Accelerate Change 🚥

Have you ever been in a vehicle outfitted with a passenger brake? I must've seen one of these things when I was a kid, because the image stuck with me. I assumed that when I learned to drive, it would be in a car equipped this way, but I guess that this set-up is not all that common.

passenger brake
Old-school passenger brake. Image credit: OSBrake

As an engineer, I can imagine why a passenger brake probably wouldn't make a car any safer, even if the driver is inexperienced. Introducing another a control system, even one intended as a safety measure, adds complexity and new failure modes that are hard to anticipate and test. Also, it's usually a bad idea to diffuse responsibility for critical operations like stopping.

But this image of a passenger brake has always evoked the management relationship for me. And it's not because I think managers should use, or even have, a passenger brake! Now, some of my former managers definitely leaned on the passenger brake. I would bring them an initiative or a suggestion or just the spark of an idea, and their impulse would be to slow it down, corral it, sync it up with other things.

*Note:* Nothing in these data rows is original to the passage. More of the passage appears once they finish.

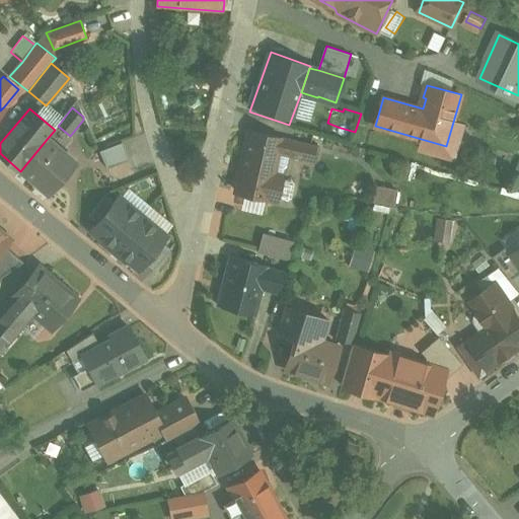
[(319,146),(249,130),(241,168),(243,168),(237,192),(277,201),(278,198),(282,179),(283,176),(274,174),(279,151),(289,153),(288,155),(315,162),(319,146)]
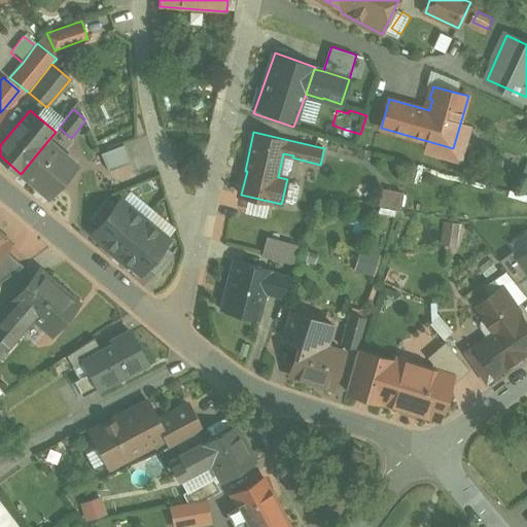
[(48,140),(22,173),(51,199),(79,166),(48,140)]
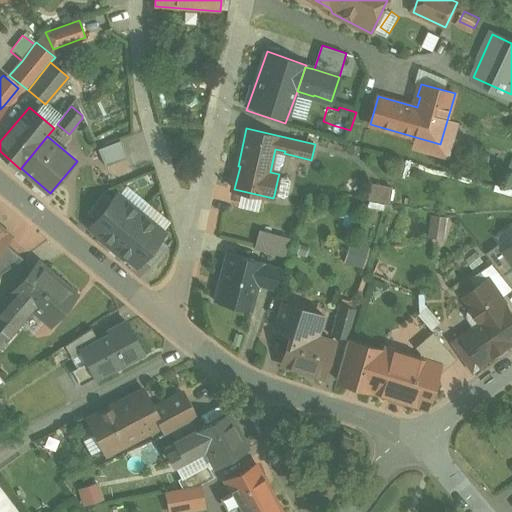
[(121,140),(99,148),(106,166),(128,157),(121,140)]
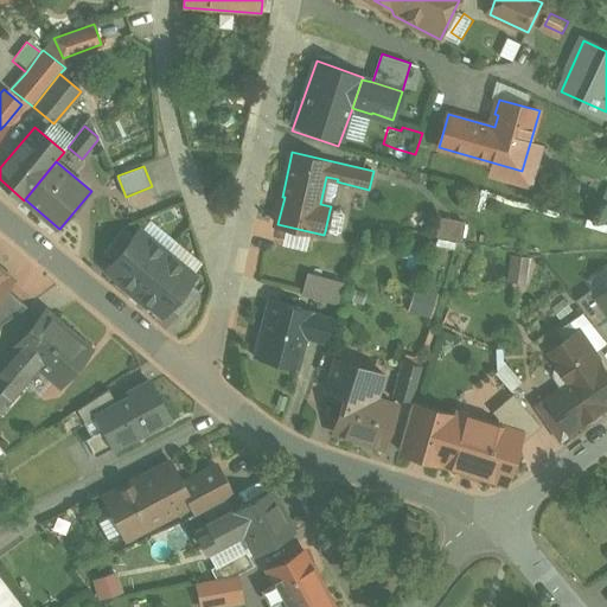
[(343,212),(330,210),(325,231),(337,234),(342,231),(345,216),(343,212)]
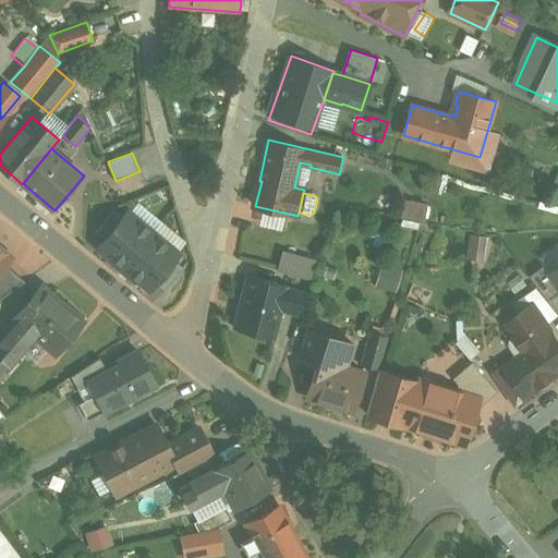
[(404,218),(429,221),(433,202),(407,199),(404,218)]
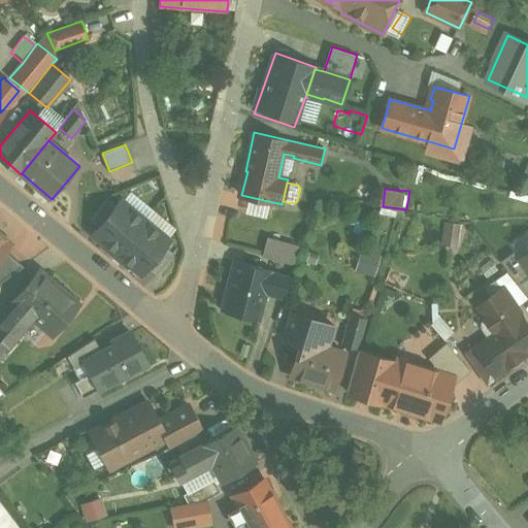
[(107,199),(91,220),(100,227),(117,207),(107,199)]
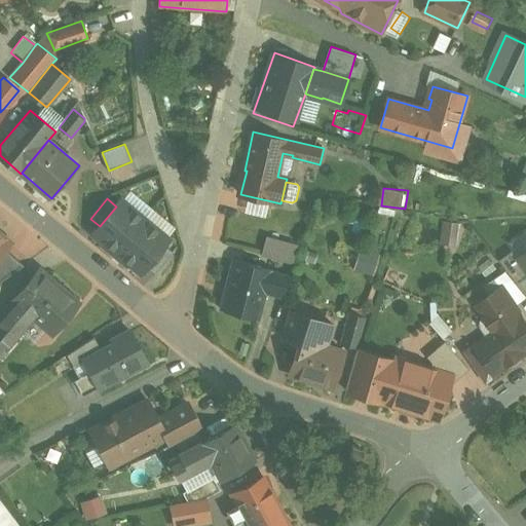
[(100,226),(95,233),(118,253),(145,220),(121,200),(116,207),(100,226)]
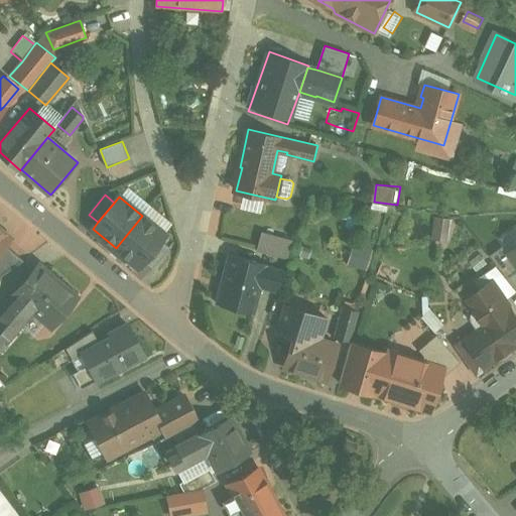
[(142,216),(116,248),(139,267),(161,241),(165,235),(142,216)]
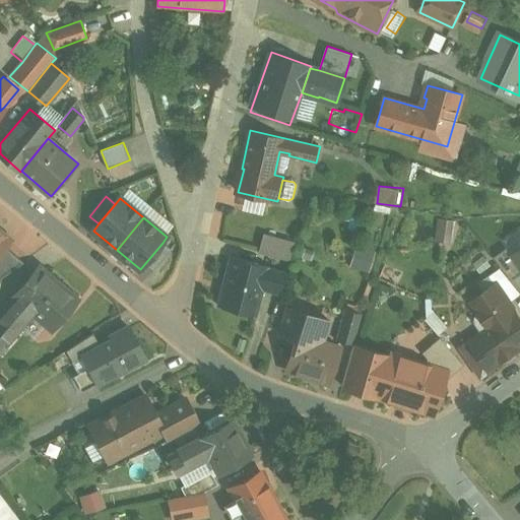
[(440,218),(437,243),(453,245),(456,220),(440,218)]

Sure, part of their job as a manager is to keep everyone safe, and there are a lot of dimensions to this: there's psychological safety, which is critical for healthy team function. There's system safety, which I firmly believe is ultimately the manager's responsibility. And there's also protection from churn and reductionist intervention by other parts of the organization. So there's a lot for the manager to protect, and slowing things down is one way to do that. But at this point, I hope we can all agree that they can't promote safety just by trying to avoiding risk. One thing I learned first-hand at Facebook is that the biggest risk of all is not taking enough risk.

So this image resonates for me because I like to imagine that instead of a brake, I have more like a passenger accelerator pedal. If you tell me that me that you wonder what would happen if we took this turn too fast, then I want you to try, because in general, at work, unlike in the car, the risks of failure are low and the rewards for taking risks are high. If you tell me that you think maybe just possibly we might need to make some change—especially one that is painful to contemplate, one that would necessitate a bunch of hard conversations and sincere questioning, then I will latch on to that if I think it has any merit at all. I want us both to cultivate a habit of fearlessly questioning everything. I want you to overcome your resistance to engaging with messy things and things that are hard to think about. Revisiting goals, planning a re-org or performance managing an employee are not fun, and it's easier to focus on what's going well.

But I do this because I believe that maybe the biggest part of the manager's job is to accelerate change. Managers need to routinely think the unthinkable. They should meditate on the inevitable dissolution of their team; become comfortable with the certainty of their own demise; embrace the eventual heat-death of the universe.

And I realize through writing this that a driving lesson is a pretty good analogy for the overall manager/report relationship. Because the fact is, just like there aren't a lot of real-world passenger brakes, there aren't a lot of real controls that managers have, beyond the words they say. The driving student is clearly the one in control.

I like this because it means I don't have to know everything about driving or about cars to be a good manager. You're on the highway. See that car merging from the on-ramp? Are you going to let them go in front of you or behind you? I don't know what the best answer is; the important thing is that you make a decision. You can slow down or speed up, but you are responsible for that. I can help anticipate the decision, frame it up, fit it into the long history of bad choices made merging at high speeds.

Most of the time, I should probably just shut up and let you drive. Maybe I can help by finding a good song on the radio or making nice conversation or just holding the silence. But the whole point is to prepare you for when I'm not even in the car. I just need to be unflappable, no matter what happens, even if inside I'm a little scared. It doesn't help either of us of I start panicking.

And the important thing for us to both to realize is that you're driving! We are going to the same place, but you are responsible for our destination. You are responsible not just for your safety, but for mine. I'm here to help you, but a powerful way for me to do that is just to pass the time with you. I'm tempted to comment on each little thing, but I try not to say too much. Maybe we turn on the radio and it's like

🎵 I got this feeling on the summer day when you were gone
I crashed my car into the bridge, I watched, I let it burn
I threw your shit into a bag and pushed it down the stairs
I crashed my car into the bridge
I don't care, I love it 🎶

The sun is out and the windows are open and you're already going fast but I want you to push it a little bit. The conditions are fine and I want to see what you can do. And who knows? Maybe you're the next Danica Patrick and I'm just a schlub driving instructor. Part of learning to drive is about figuring out your limits. So I'll turn up the radio and we'll enjoy our time together! Punch the gas and let's see where this road takes us.